* _WHAT YOU ARE ASKED TO DO_
Retype the records below from their first line through the line containing "395 98 5.25", and include nothing else.

* _DATASET CONTENT_
——
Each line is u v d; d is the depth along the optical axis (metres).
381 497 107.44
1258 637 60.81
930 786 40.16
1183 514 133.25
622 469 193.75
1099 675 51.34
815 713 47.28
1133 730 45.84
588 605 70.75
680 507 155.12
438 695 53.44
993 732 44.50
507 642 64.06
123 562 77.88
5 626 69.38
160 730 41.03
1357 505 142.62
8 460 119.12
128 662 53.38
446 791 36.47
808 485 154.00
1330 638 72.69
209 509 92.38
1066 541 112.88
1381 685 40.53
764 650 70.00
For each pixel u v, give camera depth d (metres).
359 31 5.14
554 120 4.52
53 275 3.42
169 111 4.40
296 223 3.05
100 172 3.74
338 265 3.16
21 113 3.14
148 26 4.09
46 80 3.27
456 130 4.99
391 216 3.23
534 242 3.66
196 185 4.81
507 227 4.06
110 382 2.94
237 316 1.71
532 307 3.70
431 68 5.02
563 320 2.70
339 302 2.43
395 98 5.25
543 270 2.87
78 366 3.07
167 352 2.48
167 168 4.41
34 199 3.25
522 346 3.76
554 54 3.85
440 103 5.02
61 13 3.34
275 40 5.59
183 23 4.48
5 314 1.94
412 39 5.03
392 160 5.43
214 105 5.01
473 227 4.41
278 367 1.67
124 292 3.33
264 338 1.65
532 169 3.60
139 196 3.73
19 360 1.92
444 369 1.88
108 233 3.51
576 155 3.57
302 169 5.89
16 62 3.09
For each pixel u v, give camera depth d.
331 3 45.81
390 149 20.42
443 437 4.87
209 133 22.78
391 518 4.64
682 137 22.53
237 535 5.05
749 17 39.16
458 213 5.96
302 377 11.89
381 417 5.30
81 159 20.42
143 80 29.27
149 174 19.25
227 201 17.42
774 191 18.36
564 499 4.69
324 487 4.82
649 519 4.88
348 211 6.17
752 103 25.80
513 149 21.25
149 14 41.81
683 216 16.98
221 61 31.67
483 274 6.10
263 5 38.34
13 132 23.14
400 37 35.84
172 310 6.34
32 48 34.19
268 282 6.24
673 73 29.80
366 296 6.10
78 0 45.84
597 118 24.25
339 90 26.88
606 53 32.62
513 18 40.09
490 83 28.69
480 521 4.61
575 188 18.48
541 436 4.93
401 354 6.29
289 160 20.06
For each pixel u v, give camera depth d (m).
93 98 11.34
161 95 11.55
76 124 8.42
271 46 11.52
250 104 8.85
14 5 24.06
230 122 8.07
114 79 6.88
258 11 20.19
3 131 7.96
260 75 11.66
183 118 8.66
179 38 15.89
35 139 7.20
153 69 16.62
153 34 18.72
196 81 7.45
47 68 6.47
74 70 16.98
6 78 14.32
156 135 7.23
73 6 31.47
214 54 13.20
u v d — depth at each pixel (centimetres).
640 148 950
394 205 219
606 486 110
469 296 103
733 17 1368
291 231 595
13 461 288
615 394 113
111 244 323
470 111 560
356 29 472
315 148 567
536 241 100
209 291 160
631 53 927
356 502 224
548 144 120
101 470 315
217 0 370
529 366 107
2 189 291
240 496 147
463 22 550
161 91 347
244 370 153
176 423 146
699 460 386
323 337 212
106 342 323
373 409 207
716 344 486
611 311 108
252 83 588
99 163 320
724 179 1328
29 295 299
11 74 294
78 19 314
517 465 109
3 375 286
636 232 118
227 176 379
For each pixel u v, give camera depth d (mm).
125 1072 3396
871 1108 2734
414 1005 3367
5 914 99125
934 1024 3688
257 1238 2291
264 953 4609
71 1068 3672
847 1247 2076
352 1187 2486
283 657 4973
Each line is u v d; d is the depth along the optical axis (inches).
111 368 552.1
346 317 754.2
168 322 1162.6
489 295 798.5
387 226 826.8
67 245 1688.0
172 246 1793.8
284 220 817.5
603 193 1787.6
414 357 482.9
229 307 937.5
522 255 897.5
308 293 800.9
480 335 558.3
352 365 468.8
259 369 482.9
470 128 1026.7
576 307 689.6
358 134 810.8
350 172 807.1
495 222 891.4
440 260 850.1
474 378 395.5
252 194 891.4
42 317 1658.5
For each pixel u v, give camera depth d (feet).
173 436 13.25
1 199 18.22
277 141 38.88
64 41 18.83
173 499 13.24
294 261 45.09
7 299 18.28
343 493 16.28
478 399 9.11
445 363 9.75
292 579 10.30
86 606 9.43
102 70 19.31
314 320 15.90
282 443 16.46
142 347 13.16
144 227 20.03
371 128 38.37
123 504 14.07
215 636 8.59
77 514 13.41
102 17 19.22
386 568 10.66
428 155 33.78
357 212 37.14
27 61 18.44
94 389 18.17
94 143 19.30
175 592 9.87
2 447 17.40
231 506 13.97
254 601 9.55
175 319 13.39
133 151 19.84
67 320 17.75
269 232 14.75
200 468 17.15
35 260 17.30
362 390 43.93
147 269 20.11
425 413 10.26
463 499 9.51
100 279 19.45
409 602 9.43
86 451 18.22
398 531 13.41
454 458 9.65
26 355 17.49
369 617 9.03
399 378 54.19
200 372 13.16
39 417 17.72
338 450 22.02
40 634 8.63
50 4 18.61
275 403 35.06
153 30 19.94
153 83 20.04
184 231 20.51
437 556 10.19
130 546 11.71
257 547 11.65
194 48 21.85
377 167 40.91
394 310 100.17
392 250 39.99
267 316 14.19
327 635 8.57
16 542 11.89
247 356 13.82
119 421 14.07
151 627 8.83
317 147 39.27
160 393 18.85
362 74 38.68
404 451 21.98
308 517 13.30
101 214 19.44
——
* _SOLUTION TO THE PROBLEM_
Each line is u v d; d is the depth along the optical axis (metres).
381 497 107.44
1258 637 60.81
930 786 40.16
1183 514 133.25
622 469 193.75
1099 675 51.34
815 713 47.28
1133 730 45.84
588 605 70.75
680 507 155.12
438 695 53.44
993 732 44.50
507 642 64.06
123 562 77.88
5 626 69.38
160 730 41.03
1357 505 142.62
8 460 119.12
128 662 53.38
446 791 36.47
808 485 154.00
1330 638 72.69
209 509 92.38
1066 541 112.88
1381 685 40.53
764 650 70.00
For each pixel u v, give camera depth d (metres).
359 31 5.14
554 120 4.52
53 275 3.42
169 111 4.40
296 223 3.05
100 172 3.74
338 265 3.16
21 113 3.14
148 26 4.09
46 80 3.27
456 130 4.99
391 216 3.23
534 242 3.66
196 185 4.81
507 227 4.06
110 382 2.94
237 316 1.71
532 307 3.70
431 68 5.02
563 320 2.70
339 302 2.43
395 98 5.25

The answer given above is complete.